Get to Know Genomic Testing

by John Genho, Livestock Genetic Services

Over the past several years, genomic tests have become more available to breeders for genetic improvement. These have come in several different forms and have been used in different ways. The following is a review of these forms and methods.

Initially, our collective thought was that we could find certain genes that coded for certain traits and select for the positive forms of those genes. A lot of research, time, and money was spent searching for these genes. This resulted in a few markers for tenderness and a single marker for marbling. The GeneStar markers are an example of this. However, as we looked at the impact that these genes had on these relatively easy traits, and the cost that went into searching for them, we soon realized that this model was not going to be used long term.

Following this realization, a new idea developed. We would look at a very high number of markers, spread evenly throughout the genome, and determine how these markers were associated with certain traits.

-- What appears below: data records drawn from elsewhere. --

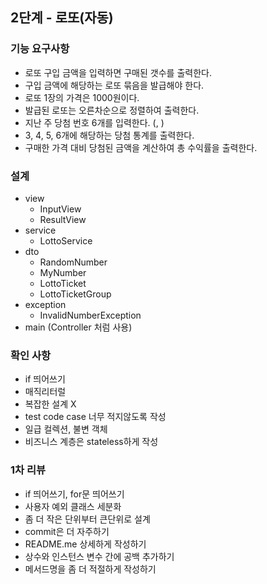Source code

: 2단계 - 로또(자동)
---

### 기능 요구사항
- 로또 구입 금액을 입력하면 구매된 갯수를 출력한다.
- 구입 금액에 해당하는 로또 묶음을 발급해야 한다.
- 로또 1장의 가격은 1000원이다.
- 발급된 로또는 오른차순으로 정렬하여 출력한다.
- 지난 주 당첨 번호 6개를 입력한다. (, )
- 3, 4, 5, 6개에 해당하는 당첨 통계를 출력한다.
- 구매한 가격 대비 당첨된 금액을 계산하여 총 수익률을 출력한다.



### 설계
- view
    - InputView
    - ResultView
- service
    - LottoService
- dto
    - RandomNumber
    - MyNumber
    - LottoTicket
    - LottoTicketGroup
- exception
    - InvalidNumberException
- main (Controller 처럼 사용)


### 확인 사항
- if 띄어쓰기
- 매직리터럴
- 복잡한 설계 X
- test code case 너무 적지않도록 작성
- 일급 컬렉션, 불변 객체
- 비즈니스 계층은 stateless하게 작성

### 1차 리뷰 
- if 띄어쓰기, for문 띄어쓰기
- 사용자 예외 클래스 세분화
- 좀 더 작은 단위부터 큰단위로 설계
- commit은 더 자주하기
- README.me 상세하게 작성하기
- 상수와 인스턴스 변수 간에 공백 추가하기
- 메서드명을 좀 더 적절하게 작성하기

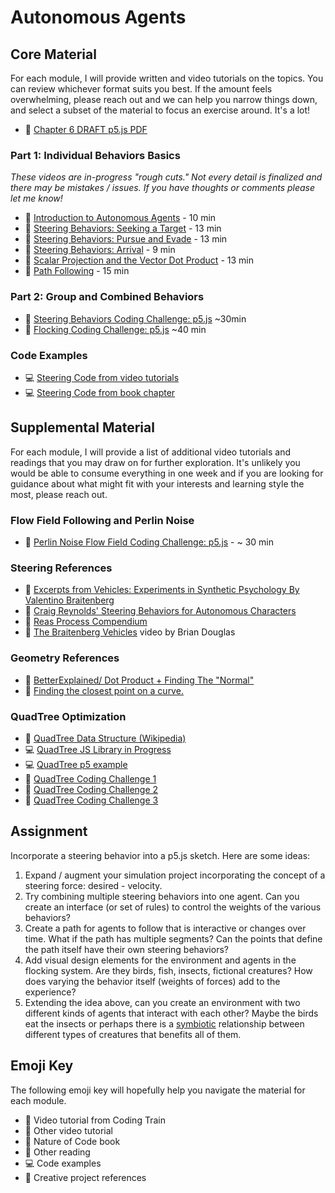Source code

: # Autonomous Agents

## Core Material

For each module, I will provide written and video tutorials on the topics. You can review whichever format suits you best. If the amount feels overwhelming, please reach out and we can help you narrow things down, and select a subset of the material to focus an exercise around. It's a lot!

- 📗 [Chapter 6 DRAFT p5.js PDF](https://drive.google.com/file/d/1X4f2F9fs6Bz5OwkjDaY8TCrE1mUH9Umz/view?usp=sharing)

### Part 1: Individual Behaviors Basics

_These videos are in-progress "rough cuts." Not every detail is finalized and there may be mistakes / issues. If you have thoughts or comments please let me know!_

- 🚧 [Introduction to Autonomous Agents](https://drive.google.com/file/d/1S2fj1h5IphOF3J3VURZSimODFscT5JTg/view?usp=sharing) - 10 min
- 🚧 [Steering Behaviors: Seeking a Target](https://drive.google.com/file/d/1RMQ_9ujud6Byl0GauZcXVRytCBUFyzvt/view?usp=sharing) - 13 min
- 🚧 [Steering Behaviors: Pursue and Evade](https://drive.google.com/file/d/189-jJdCJLe5vdfE32ps9DlJQ9bjHkUiQ/view?usp=sharing) - 13 min
- 🚧 [Steering Behaviors: Arrival](https://drive.google.com/file/d/1owi0GU41BNa22qMdFiBQ2X5qDgH-Ug-5/view?usp=sharing) - 9 min
- 🚧 [Scalar Projection and the Vector Dot Product](https://drive.google.com/file/d/1A2GaR9aaUsaZzm3I5bCxPasYp6LDd1LX/view?usp=sharing) - 13 min
- 🚧 [Path Following](https://drive.google.com/file/d/1hMjPkVPvT7SyoXJ5ATR5dNxAU10k2ixd/view?usp=sharing) - 15 min

### Part 2: Group and Combined Behaviors

- 🚂 [Steering Behaviors Coding Challenge: p5.js](https://thecodingtrain.com/CodingChallenges/059-steering-text-paths.html) ~30min
- 🚂 [Flocking Coding Challenge: p5.js](https://thecodingtrain.com/CodingChallenges/124-flocking-boids.html) ~40 min

### Code Examples

- 💻 [Steering Code from video tutorials](https://editor.p5js.org/codingtrain/collections/S4nJEexPF)
- 💻 [Steering Code from book chapter](https://editor.p5js.org/natureofcode/collections/NJ1UCSamg)

## Supplemental Material

For each module, I will provide a list of additional video tutorials and readings that you may draw on for further exploration. It's unlikely you would be able to consume everything in one week and if you are looking for guidance about what might fit with your interests and learning style the most, please reach out.

### Flow Field Following and Perlin Noise

- 🚂 [Perlin Noise Flow Field Coding Challenge: p5.js](https://thecodingtrain.com/CodingChallenges/024-perlinnoiseflowfield.html) - ~ 30 min

### Steering References

- 📕 [Excerpts from Vehicles: Experiments in Synthetic Psychology By Valentino Braitenberg](https://drive.google.com/file/d/1iztmHNX7kmc96tgV44eVJLHsJTTmm_Hd/view?usp=sharing)
- 📕 [Craig Reynolds' Steering Behaviors for Autonomous Characters](http://www.red3d.com/cwr/steer/)
- 🎥 [Reas Process Compendium](https://vimeo.com/22955812)
- 🎥 [The Braitenberg Vehicles](https://youtu.be/A-fxij3zM7g) video by Brian Douglas

### Geometry References

- 📕 [BetterExplained/ Dot Product + Finding The "Normal"](http://betterexplained.com/articles/vector-calculus-understanding-the-dot-product/)
- 📕 [Finding the closest point on a curve.](http://www.mesacc.edu/~marfv02121/readings/nearest_point/index.html)

### QuadTree Optimization

- 📕 [QuadTree Data Structure (Wikipedia)](https://en.wikipedia.org/wiki/Quadtree)
- 💻 [QuadTree JS Library in Progress](https://github.com/CodingTrain/QuadTree)
- 💻 [QuadTree p5 example](https://editor.p5js.org/natureofcode/sketches/Y8hseRvYe)
- 🚂 [QuadTree Coding Challenge 1](https://thecodingtrain.com/CodingChallenges/098.1-quadtree.html)
- 🚂 [QuadTree Coding Challenge 2](https://thecodingtrain.com/CodingChallenges/098.2-quadtree.html)
- 🚂 [QuadTree Coding Challenge 3](https://thecodingtrain.com/CodingChallenges/098.3-quadtree.html)

## Assignment

Incorporate a steering behavior into a p5.js sketch. Here are some ideas:

1. Expand / augment your simulation project incorporating the concept of a steering force: desired - velocity.
2. Try combining multiple steering behaviors into one agent. Can you create an interface (or set of rules) to control the weights of the various behaviors?
3. Create a path for agents to follow that is interactive or changes over time. What if the path has multiple segments? Can the points that define the path itself have their own steering behaviors? 
4. Add visual design elements for the environment and agents in the flocking system. Are they birds, fish, insects, fictional creatures? How does varying the behavior itself (weights of forces) add to the experience?
5. Extending the idea above, can you create an environment with two different kinds of agents that interact with each other? Maybe the birds eat the insects or perhaps there is a [symbiotic](https://en.wikipedia.org/wiki/Symbiosis) relationship between different types of creatures that benefits all of them. 

## Emoji Key

The following emoji key will hopefully help you navigate the material for each module.

- 🚂 Video tutorial from Coding Train
- 🎥 Other video tutorial
- 📗 Nature of Code book
- 📕 Other reading
- 💻 Code examples
- 🎨 Creative project references
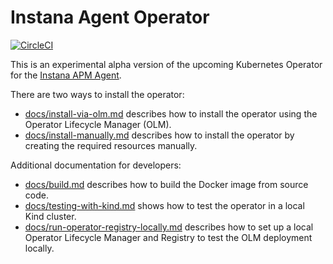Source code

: Instana Agent Operator
======================

[![CircleCI](https://circleci.com/gh/instana/instana-agent-operator.svg?style=svg)](https://circleci.com/gh/instana/instana-agent-operator)

This is an experimental alpha version of the upcoming Kubernetes Operator for the [Instana APM Agent](https://www.instana.com).

There are two ways to install the operator:

* [docs/install-via-olm.md](docs/install-via-olm.md) describes how to install the operator using the Operator Lifecycle Manager (OLM).
* [docs/install-manually.md](docs/install-manually.md) describes how to install the operator by creating the required resources manually.

Additional documentation for developers:

* [docs/build.md](docs/build.md) describes how to build the Docker image from source code.
* [docs/testing-with-kind.md](docs/testing-with-kind.md) shows how to test the operator in a local Kind cluster.
* [docs/run-operator-registry-locally.md](docs/run-operator-registry-locally.md) describes how to set up a local Operator Lifecycle Manager and Registry to test the OLM deployment locally.
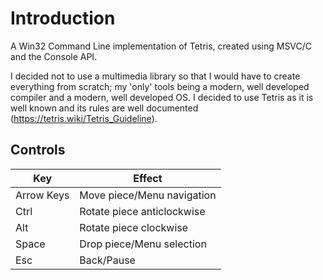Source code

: # Introduction
A Win32 Command Line implementation of Tetris, created using MSVC/C and the Console API.

I decided not to use a multimedia library so that I would have to create everything from scratch; my 'only' tools being a modern, well developed compiler and a modern, well developed OS. I decided to use Tetris as it is well known and its rules are well documented (https://tetris.wiki/Tetris_Guideline).


## Controls
Key        |Effect
-----------|-----------
Arrow Keys | Move piece/Menu navigation
Ctrl | Rotate piece anticlockwise 
Alt | Rotate piece clockwise
Space | Drop piece/Menu selection
Esc | Back/Pause
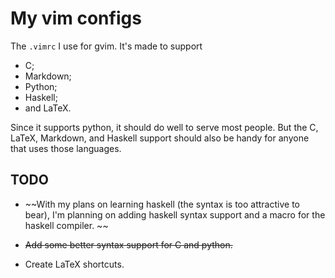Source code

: # My vim configs

The `.vimrc` I use for gvim. It's made to support

* C;
* Markdown;
* Python;
* Haskell;
* and LaTeX. 

Since it supports python, it should do well to serve most people. But the C, LaTeX, Markdown, and Haskell support should also be handy for anyone that uses those languages. 

## TODO

* ~~With my plans on learning haskell (the syntax is too attractive to bear), I'm planning on adding haskell syntax support and a macro for the haskell compiler. ~~

* ~~Add some better syntax support for C and python.~~

* Create LaTeX shortcuts. 
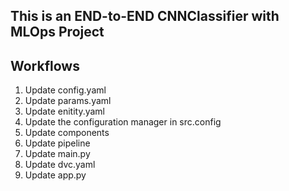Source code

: ## This is an END-to-END CNNClassifier with MLOps Project

## Workflows
1. Update config.yaml
2. Update params.yaml
3. Update enitity.yaml
4. Update the configuration manager in src.config
5. Update components
6. Update pipeline
7. Update main.py
8. Update dvc.yaml
9. Update app.py

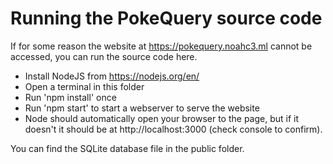 # Running the PokeQuery source code

If for some reason the website at https://pokequery.noahc3.ml cannot be accessed, you can run the source code here.

* Install NodeJS from https://nodejs.org/en/
* Open a terminal in this folder
* Run 'npm install' once
* Run 'npm start' to start a webserver to serve the website
* Node should automatically open your browser to the page, but if it doesn't it should be at http://localhost:3000 (check console to confirm).


You can find the SQLite database file in the public folder.
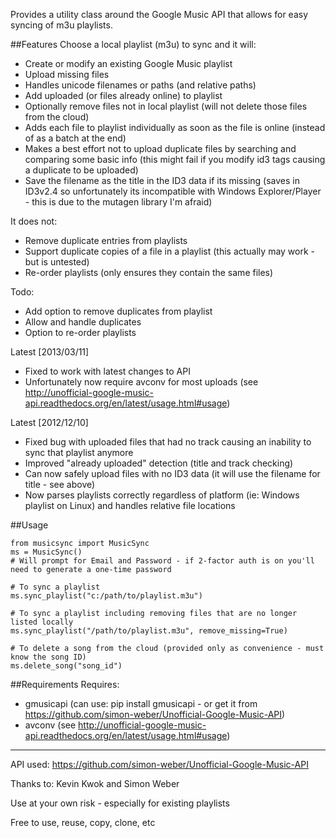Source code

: Provides a utility class around the Google Music API that allows for easy syncing of m3u playlists.

##Features
Choose a local playlist (m3u) to sync and it will:
* Create or modify an existing Google Music playlist
* Upload missing files
* Handles unicode filenames or paths (and relative paths)
* Add uploaded (or files already online) to playlist
* Optionally remove files not in local playlist (will not delete those files from the cloud)
* Adds each file to playlist individually as soon as the file is online (instead of as a batch at
the end)
* Makes a best effort not to upload duplicate files by searching and comparing some basic info (this
might fail if you modify id3 tags causing a duplicate to be uploaded)
* Save the filename as the title in the ID3 data if its missing (saves in ID3v2.4 so unfortunately
its incompatible with Windows Explorer/Player - this is due to the mutagen library I'm afraid)

It does not:
* Remove duplicate entries from playlists
* Support duplicate copies of a file in a playlist (this actually may work - but is untested)
* Re-order playlists (only ensures they contain the same files)

Todo:
* Add option to remove duplicates from playlist
* Allow and handle duplicates
* Option to re-order playlists

Latest [2013/03/11]
* Fixed to work with latest changes to API
* Unfortunately now require avconv for most uploads (see http://unofficial-google-music-api.readthedocs.org/en/latest/usage.html#usage)

Latest [2012/12/10]
* Fixed bug with uploaded files that had no track causing an inability to sync that playlist anymore
* Improved "already uploaded" detection (title and track checking)
* Can now safely upload files with no ID3 data (it will use the filename for title - see above)
* Now parses playlists correctly regardless of platform (ie: Windows playlist on Linux) and handles
relative file locations

##Usage

    from musicsync import MusicSync
    ms = MusicSync()
    # Will prompt for Email and Password - if 2-factor auth is on you'll need to generate a one-time password

    # To sync a playlist
    ms.sync_playlist("c:/path/to/playlist.m3u")

    # To sync a playlist including removing files that are no longer listed locally
    ms.sync_playlist("/path/to/playlist.m3u", remove_missing=True)

    # To delete a song from the cloud (provided only as convenience - must know the song ID)
    ms.delete_song("song_id")


##Requirements
Requires:
* gmusicapi (can use: pip install gmusicapi - or get it from https://github.com/simon-weber/Unofficial-Google-Music-API)
* avconv (see http://unofficial-google-music-api.readthedocs.org/en/latest/usage.html#usage)

- - -

API used: https://github.com/simon-weber/Unofficial-Google-Music-API

Thanks to: Kevin Kwok and Simon Weber

Use at your own risk - especially for existing playlists

Free to use, reuse, copy, clone, etc
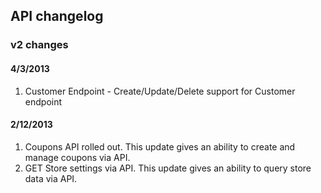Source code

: ## API changelog

### v2 changes

#### 4/3/2013
1. Customer Endpoint - Create/Update/Delete support for Customer endpoint

#### 2/12/2013
1. Coupons API rolled out. This update gives an ability to create and manage coupons via API.
2. GET Store settings via API. This update gives an ability to query store data via API.

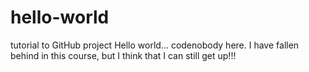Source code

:# hello-world
tutorial to GitHub project
Hello world... codenobody here. I have fallen behind in this course, but I think that I can still get up!!!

This would result in a set of prediction equations that could be applied to other animals. The idea was that a very limited number of animals could be tested and then the results of this could be applied to a larger population. The double-step methods of breed associations and the commercial panels of genotyping companies relied on this idea. However, we soon realized that once we left the initial population that we studied, the predictions were not very accurate. In addition, breeders began to see that they could simply turn in a DNA test, in place of actually gathering phenotypes and performance data on their animals. Long-term DNA tests cannot, and should not, take the place of good phenotypes but instead should enhance the phenotypes that are collected.

Today, the industry, in general, has arrived at the idea that a single-step model is the best method for genomic prediction. The basic idea is that the values of genomic markers are determined at the same time that the expected progeny differences (EPDs) are calculated to prevent any problems between populations or double counting of effects. In the near future, all breed associations running genomic-enhanced EPDs (GE-EPDs) in the United States will be switching to single-step models. The International Brangus Breeders Association (IBBA) was the second association to run EPDs based on a single-step model with the change coming two years ago.

There are two single-step models that are used currently. The first is GBLUP, which is the model that IBBA uses. The idea behind this model is that we use genomic tests to help firm up the relationships between animals. The American Angus Association is in the process of switching to this model for their EPDs. The second single-step model is the super hybrid model. Since the BOLT platform is built on this model, I’ll simply refer to this model as BOLT going forward. The idea behind this model is that we run successive attempts to simultaneously estimate the EPDs and genomic values until an acceptable version is reached. International Genetic Solutions, the group which runs genetic evaluations for Simmental, Red Angus, and many other associations, is in the process of switching their evaluation to the BOLT platform.

These two models each possess pros and cons. GBLUP is easier to implement with a limited number of genotyped animals and fits nicely with our traditional genetic evaluation software. However, as the number of genotyped animals goes up, it becomes more difficult to run. Also, the basic form of GBLUP assumes all markers have the same effect on each trait, a simplifying assumption we know is not true. The model which BOLT uses on the other hand is more difficult to work into existing evaluations. However, once BOLT is implemented, it handles a high number of genotyped animals more easily. In addition, it does not assume each marker has the same effect on each trait. While these comparisons hold true in general, the American Angus Association and University of Georgia are developing GBLUP to overcome some of the negatives making GBLUP a viable option going forward.

An additional consideration when comparing the models is how many markers are included in genomic prediction. Many of the current genotypes for all associations have been done at 50K densities. We’re just getting into ultrahigh density genotypes in the industry. At these lower densities, the models will likely pick very similar animals making the model decision less relevant.

IBBA is currently using the GBLUP model, which has proven to be an effective model. Figure 1 shows a portion of the 2015-born bulls that were both genotyped and ultrasounded. For this test, all scan records for these bulls were removed. The EPDs were then run with genomic tests included and without genomic tests included. The correlation between these EPDs and the actual scan records were then measured (displayed as r in the figure). When genomic tests were used, the corre lation between the EPDs and the scan records jumped from 40 percent to 45 percent. Similar results can be found for different traits and breeds. The bottom line is that GBLUP works in the IBBA dataset. We are better able to predict performance when breeders send in a DNA sample than when breeders do not. Going forward, we can continue to evaluate further models, but for the time being, the genomic model is working.

The majority of the problems with all models are the imbalance between the number of animals registered and the number of animals with DNA tests. Looking further into the future, the absolute best situation is going to be when all animals that are registered are also genotyped. For the time being, this is cost prohibitive, but down the road it is likely to become more affordable.

We’ve reviewed several models in this article and weighed out the costs and benefits to them. While there are many exciting options open to associations, all of these depend on the continued collection and reporting of performance data. Without phenotypes, all of this is just sounding brass and tinkling cymbals. The EPDs must be built on sound data being collected and reported to the association. DNA tests do not remove the need to collect phenotypes. Instead, they put the phenotypes that you collect to better use in building selection tools.